▸ PROBLEMS AND TASKS:
A. In the text on AI and machine learning in cybersecurity, what could be the outcome of misclassifications that lead to distrust?
B. From the text on AI and machine learning in cybersecurity, extract the passage from "But every possibility" to "decision- making ability." word for word.
C. Extend the text on AI and machine learning in cybersecurity, beginning right after its final sentence.

▸ TEXT SHOWN:
* * * * * * * * *
Natural language processing (NLP) makes it possible to derive actionable insights from previously inaccessible data. Analyzing unstructured text with NLP enables the extraction of key actors from past cyber incidents, news stories, analysis reports, and many other similar text sources.
Cybersecurity is highly dynamic because the underlying technologies are evolving rapidly, and the offense and defense are locked in a threat–response–threat coevolution. This dynamic and constantly evolving landscape requires constant vigilance and updates to threat classification, identification, and response.
Finally, the adversarial nature of the cyber domain presents a modeling challenge that is also an opportunity. Cyber competitions, in which teams act and react to others, are valuable laboratories to explore interactions. The goal of these experiments is to imitate processes by which an adversary learns of defensive measures and then preempts evasive measures. Understanding an adversary’s strategy, then, helps refine the models.
6. Operationalization: Putting It All Together
The world has finite resources to dedicate to improving cybersecurity, a fact that will inevitably lead to issues of resource allocation. A properly developed and deployed AI/ML would be highly desirable to give the good guys at the meeting an advantage over bad ones.
But every possibility holds an opportunity.Through hardware and Software improvements, over the time, the organisations will be better able to integrate AI/ML systems in their CyberSecurity framework, which was next to impossible even few years ago. AI/ML will help create integrated meaning from hundreds and thousands of disparate data streams; support automated, real-time prevention platforms; and augment humans’ decision- making ability.
Probabilistic AI/ML systems will need to learn while avoiding misclassification in terms of frequency or severity (in the eyes of the user, not the security specialist) that could lead to distrust and disbelief — electronic versions of the boy who cried wolf, in a sense. The punishment in the story was that the boy was eaten; the outcome in this discussion could be reduced business growth due to general distrust of computer technology.
* * * * * * * * *
▸ PROVIDED DATA:
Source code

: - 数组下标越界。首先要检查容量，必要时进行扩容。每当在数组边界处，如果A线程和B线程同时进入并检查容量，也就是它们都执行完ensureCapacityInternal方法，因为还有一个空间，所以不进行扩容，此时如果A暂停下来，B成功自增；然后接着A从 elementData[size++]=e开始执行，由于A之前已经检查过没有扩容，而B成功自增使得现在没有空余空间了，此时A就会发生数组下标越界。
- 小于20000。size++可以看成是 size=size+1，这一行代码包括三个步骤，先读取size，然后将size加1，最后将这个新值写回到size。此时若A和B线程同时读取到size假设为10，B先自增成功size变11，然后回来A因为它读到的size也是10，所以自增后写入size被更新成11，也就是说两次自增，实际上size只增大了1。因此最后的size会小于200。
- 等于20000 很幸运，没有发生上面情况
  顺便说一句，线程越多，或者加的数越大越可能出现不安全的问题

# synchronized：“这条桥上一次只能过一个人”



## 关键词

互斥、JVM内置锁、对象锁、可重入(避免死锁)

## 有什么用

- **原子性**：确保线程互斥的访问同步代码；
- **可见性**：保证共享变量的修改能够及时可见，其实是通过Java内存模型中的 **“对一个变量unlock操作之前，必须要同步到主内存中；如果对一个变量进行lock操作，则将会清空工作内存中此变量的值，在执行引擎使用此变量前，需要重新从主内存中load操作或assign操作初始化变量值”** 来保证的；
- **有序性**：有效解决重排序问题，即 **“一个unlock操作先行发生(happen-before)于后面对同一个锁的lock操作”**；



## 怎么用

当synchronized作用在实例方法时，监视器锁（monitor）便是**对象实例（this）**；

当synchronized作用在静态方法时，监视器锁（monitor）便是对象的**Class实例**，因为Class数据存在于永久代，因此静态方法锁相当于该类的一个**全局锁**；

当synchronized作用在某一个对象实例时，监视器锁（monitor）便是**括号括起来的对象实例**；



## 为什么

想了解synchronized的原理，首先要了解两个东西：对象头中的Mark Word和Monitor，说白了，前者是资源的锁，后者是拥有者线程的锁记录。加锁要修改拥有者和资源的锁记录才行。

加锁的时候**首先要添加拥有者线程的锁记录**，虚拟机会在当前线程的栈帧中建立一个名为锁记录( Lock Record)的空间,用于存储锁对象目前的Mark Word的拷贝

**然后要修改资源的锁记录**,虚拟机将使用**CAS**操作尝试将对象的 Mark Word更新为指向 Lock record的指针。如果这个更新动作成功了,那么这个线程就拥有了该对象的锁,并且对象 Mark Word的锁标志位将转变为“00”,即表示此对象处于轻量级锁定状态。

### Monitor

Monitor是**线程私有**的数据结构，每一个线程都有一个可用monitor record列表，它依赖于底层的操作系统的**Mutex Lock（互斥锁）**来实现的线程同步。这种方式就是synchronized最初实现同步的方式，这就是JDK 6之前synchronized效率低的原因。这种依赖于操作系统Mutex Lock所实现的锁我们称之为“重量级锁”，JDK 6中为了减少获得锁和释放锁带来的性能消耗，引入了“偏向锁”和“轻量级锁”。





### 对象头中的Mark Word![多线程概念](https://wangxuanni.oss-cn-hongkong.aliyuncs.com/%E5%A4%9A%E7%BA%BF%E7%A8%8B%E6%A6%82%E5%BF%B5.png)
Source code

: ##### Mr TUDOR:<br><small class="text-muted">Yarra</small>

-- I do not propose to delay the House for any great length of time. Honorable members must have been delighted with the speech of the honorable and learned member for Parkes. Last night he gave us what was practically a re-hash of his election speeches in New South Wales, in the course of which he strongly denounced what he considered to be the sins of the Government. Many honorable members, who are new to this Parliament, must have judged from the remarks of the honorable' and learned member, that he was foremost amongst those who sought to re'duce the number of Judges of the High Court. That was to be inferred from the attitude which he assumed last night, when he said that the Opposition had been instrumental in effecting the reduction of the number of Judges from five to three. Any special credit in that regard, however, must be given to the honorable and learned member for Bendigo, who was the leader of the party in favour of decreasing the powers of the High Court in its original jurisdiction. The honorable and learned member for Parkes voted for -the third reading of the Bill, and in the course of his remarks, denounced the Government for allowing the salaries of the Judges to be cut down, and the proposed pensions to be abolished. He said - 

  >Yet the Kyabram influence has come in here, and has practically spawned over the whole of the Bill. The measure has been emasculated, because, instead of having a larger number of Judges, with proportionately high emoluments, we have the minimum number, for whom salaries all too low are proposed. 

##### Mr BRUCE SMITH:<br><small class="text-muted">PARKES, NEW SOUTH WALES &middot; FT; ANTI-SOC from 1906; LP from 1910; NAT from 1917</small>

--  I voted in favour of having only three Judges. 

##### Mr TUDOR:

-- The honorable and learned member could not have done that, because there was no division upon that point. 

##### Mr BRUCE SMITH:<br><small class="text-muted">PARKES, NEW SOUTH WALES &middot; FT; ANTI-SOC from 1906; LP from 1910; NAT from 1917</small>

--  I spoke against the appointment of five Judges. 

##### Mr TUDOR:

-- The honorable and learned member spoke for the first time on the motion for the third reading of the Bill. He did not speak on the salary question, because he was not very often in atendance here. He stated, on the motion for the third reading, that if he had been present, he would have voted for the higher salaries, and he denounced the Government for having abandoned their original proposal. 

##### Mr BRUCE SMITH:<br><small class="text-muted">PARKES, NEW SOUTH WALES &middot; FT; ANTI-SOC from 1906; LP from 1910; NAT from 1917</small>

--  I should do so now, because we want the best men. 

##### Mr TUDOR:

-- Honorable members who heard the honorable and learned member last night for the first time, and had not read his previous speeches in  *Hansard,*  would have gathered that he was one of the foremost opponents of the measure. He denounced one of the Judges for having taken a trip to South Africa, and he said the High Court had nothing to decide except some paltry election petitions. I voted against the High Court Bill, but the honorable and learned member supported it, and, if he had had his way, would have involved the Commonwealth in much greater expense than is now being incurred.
* * * * * * * * *
▸ EXPECTED OUTPUTS:
A. Reduced business growth due to general distrust of computer technology.

B.
But every possibility holds an opportunity.Through hardware and Software improvements, over the time, the organisations will be better able to integrate AI/ML systems in their CyberSecurity framework, which was next to impossible even few years ago. AI/ML will help create integrated meaning from hundreds and thousands of disparate data streams; support automated, real-time prevention platforms; and augment humans’ decision- making ability.

C.
Repairing or mitigating vulnerabilities will remain a challenge. Most users either do not know or do not have a way to report discovered vulnerabilities. Current use cases, such as fraud detection in the banking industry and diagnosis in the health-care industry, serve as enablers for the future operationalization of AI/ML in the cybersecurity domain. Although not all use cases and current AI/ML algorithms are designed to be employed in real-time environments, they serve as foundations for real-time detect–defend or defend–attack situations in cybersecurity. For certain domains, the ability to consciously disable AI/ML actions or disregard recommendations is an enabler of AI/ML operationalization for cybersecurity. In such cases, it is important to have the ability to disable or alter specific system aspects without necessarily turning everything off while, at the same time, comprehending any repercussions.
AI/ML will become one of the key components of next-generation security, enabling elevated degrees of cybersecurity. At the same time, AI/ML can become a threat used by attackers too.So we need to act wisely and act early before the Bad guys take over.